ハレ と ケ( 晴 と 褻 )
人間は、ふだんだいたい毎日同じようなことを繰り返して生活しています。
まず朝起きて仕事へ向かい、仕事が終われば家に帰り、夕食を食べて寝る。
休日は子どもでも連れて近場の公園などに遊びに行く。
たまには飲みにでも行く。まあ、だいたいこんな感じ?でしょうか??
人によって、生活はいろいろ異なるかもしれませんが、
とにかく毎日同じようなことを繰り返している、
という点では一緒ではないでしょうか?
毎日が変化に富んだ波乱万丈という人は少ないだろう。
こうしたいわゆる日常生活が「ケ」である。
これに対して普段とちがうことをするのが「ハレ」です。
旅行に行く、外食する、お祭りなど
とにかく非日常的なことをする機会が「ハレ」です。
結婚なども「ハレ」の代表だろうが、
家に帰れば奥さんがいるのが珍しいうちは「ハレ」だろうが、
それが当たり前になってくれば結婚生活も「ケ」となる。
子どもの誕生なども同様である。
「ケ」という言葉は使われなくなったが、
「ハレ」という言葉は
「晴れの舞台」とか「晴れがましい」などといった形で今だに使われている。
「ケ」だけでは人間は生きていけない
その昔、たとえば江戸時代などは世の中の変化もとぼしく、人口の大多数を占めていた農民などは、それこそ毎日が同じことの繰り返しであったろう。そして毎年同じことの繰り返しであったろう。春になれば種まきをし、秋になれば収穫する。ケータイやパソコンなどが新たに出てくるわけでもないし、自分が年を取っていくほかは、何年何十年と毎日何も変わらない生活だったであろう。

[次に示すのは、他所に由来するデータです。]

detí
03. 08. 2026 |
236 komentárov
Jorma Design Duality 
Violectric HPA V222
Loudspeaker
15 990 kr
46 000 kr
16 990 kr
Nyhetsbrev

しかしこんな「ケ」の毎日では人間はあたまがおかしくなる。統合失調症(旧精神分裂病)の人などは同じことを繰り返しやっていても飽きないようであるが、普通は人間というのは毎日同じことをやっていると、いやになるものである。かといって、毎日が変化していく波乱万丈の人生などというのは、特に江戸時代などではありえないから、人為的に「ハレ」を作り出す必要があった。それが祭り、能狂言、正月などの行事である。こういった「ハレ」の日には農民も毎日の農耕を忘れ、思いっきり楽しんだことだろう。「あと何日で祭りがあるだべや」とかいった日常生活の区切りがあったからこそ、退屈な労働にも耐えることができたのである。また稲刈りや田植えの時などには道化などが出て、重労働を少しでも精神的に楽にするような慣習のある地域もあったらしい。これなどは「ケ」の中に「ハレ」の要素を取り入れていたといえる。